Otra de esas preocupaciones era la guillotina, el instrumento que había sido introducido en 1792 en nombre de la egalité. La máquina –que recibía el nombre por su impulsor, que no inventor, Joseph-Ignace Guillotin– permitía que todos los reos fueran ejecutados de la misma manera, porque hasta entonces la decapitación había estado reservada a las clases privilegiadas.
La operación se llevaba a cabo además de forma rápida, pero esa rapidez sirvió para multiplicar las muertes y el trabajo. En 1794, Sanson lamentaba las pésimas condiciones económicas y laborales en que debía desenvolverse: “El verdugo de París emplea a siete asistentes, que no son demasiados en vista de la inmensa carga de trabajo”, que se desarrollaba “día y noche, sin importar la meteorología y sin un solo día de descanso”.
En plena fiebre revolucionaria, en que el traje rojo de Sanson marcaba tendencia en las calles de París y en que parte de los ciudadanos idolatraban la nueva invención hasta tal punto que se pusieron de moda pendientes con forma de guillotina, el verdugo más famoso no pudo seguir por mucho tiempo. Abandonó su cargo en 1795, un año después de la ejecución de quien impulsó el Terror, Maximilien de Robespierre , y con casi 3.000 ajusticiados a sus espaldas.
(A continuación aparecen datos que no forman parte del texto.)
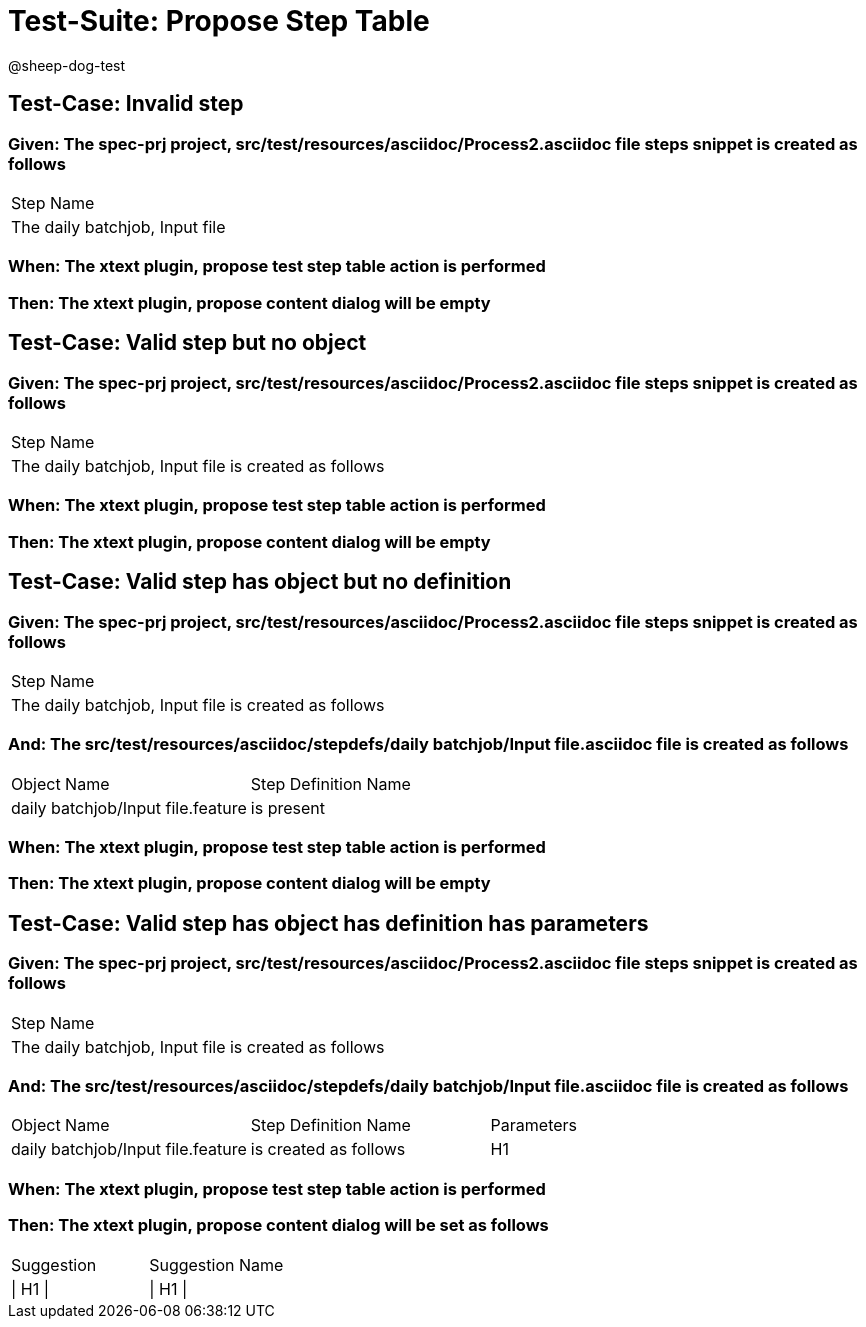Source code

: = Test-Suite: Propose Step Table

@sheep-dog-test

== Test-Case: Invalid step

=== Given: The spec-prj project, src/test/resources/asciidoc/Process2.asciidoc file steps snippet is created as follows

|===
| Step Name                     
| The daily batchjob, Input file
|===

=== When: The xtext plugin, propose test step table action is performed

=== Then: The xtext plugin, propose content dialog will be empty

== Test-Case: Valid step but no object

=== Given: The spec-prj project, src/test/resources/asciidoc/Process2.asciidoc file steps snippet is created as follows

|===
| Step Name                                           
| The daily batchjob, Input file is created as follows
|===

=== When: The xtext plugin, propose test step table action is performed

=== Then: The xtext plugin, propose content dialog will be empty

== Test-Case: Valid step has object but no definition

=== Given: The spec-prj project, src/test/resources/asciidoc/Process2.asciidoc file steps snippet is created as follows

|===
| Step Name                                           
| The daily batchjob, Input file is created as follows
|===

=== And: The src/test/resources/asciidoc/stepdefs/daily batchjob/Input file.asciidoc file is created as follows

|===
| Object Name                       | Step Definition Name
| daily batchjob/Input file.feature | is present          
|===

=== When: The xtext plugin, propose test step table action is performed

=== Then: The xtext plugin, propose content dialog will be empty

== Test-Case: Valid step has object has definition has parameters

=== Given: The spec-prj project, src/test/resources/asciidoc/Process2.asciidoc file steps snippet is created as follows

|===
| Step Name                                           
| The daily batchjob, Input file is created as follows
|===

=== And: The src/test/resources/asciidoc/stepdefs/daily batchjob/Input file.asciidoc file is created as follows

|===
| Object Name                       | Step Definition Name  | Parameters
| daily batchjob/Input file.feature | is created as follows | H1        
|===

=== When: The xtext plugin, propose test step table action is performed

=== Then: The xtext plugin, propose content dialog will be set as follows

|===
| Suggestion | Suggestion Name
| \| H1 \|   | \| H1 \|       
|===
Su hijo heredó el puesto, que ocupó durante un largo período de 45 años, aunque bastante más tranquilos que la etapa de su padre. La figura del Grand Sanson fue objeto de controversia. Muchos veían en él a un monstruo. “¿Cómo puede dormir después de recibir las últimas palabras o las últimas miradas de todas aquellas cabezas cortadas?”, escribía el girondino Louis-Sébastien Mercier en 1795. Pero, para otros, Charles Hénri era una mera víctima del sistema, una buena persona que desempeñaba su función porque nadie más quería. Por eso se popularizó un grabado en que rehuía mirar la cabeza de Luis XVI tras la ejecución, aunque, a juzgar por sus cartas, no parece que esa imagen se correspondiera con la realidad.
Su nieto Henri-Clément se apuntó también a ese argumentario y atribuyó a su abuelo un supuesto –y de muy dudosa veracidad– diario perdido en que relataba su agotamiento psicológico y moral al señalar, tras un “terrible día de trabajo”, que había ejecutado a 54 personas: “grandes ciudadanos y buenos hombres pasan uno tras otro continuamente por la guillotina”.
Henri-Clément heredó la plaza en 1840, cuando el fervor revolucionario era ya cosa de un pasado lejano. Francia había pasado por el imperio de Napoleón y el regreso del absolutismo, y ya no era tiempo para las ejecuciones masivas: el verdugo de París en siete años de ejercicio ajustició a 18 personas. “A falta de matar a sus semejantes, tuvo que dedicarse a matar el tiempo”, escribe François-Henri Désérable. Y lo hizo con un tren de vida que le llevó a la ruina y le ahogó en deudas.
Era el fin de una dinastía que él intentó rehabilitar a través de seis volúmenes de memorias que comprendían siglo y medio de ejecuciones. En ellos cuenta cómo, después de haber cumplido sus funciones por última vez, gracias a que las autoridades recuperaron la guillotina de la casa de empeños, había recibido una carta: “Llegado a mi gabinete, rompí con desespero el sobre que debía contener alguna misión mortal que debería cumplir. Era mi destitución”.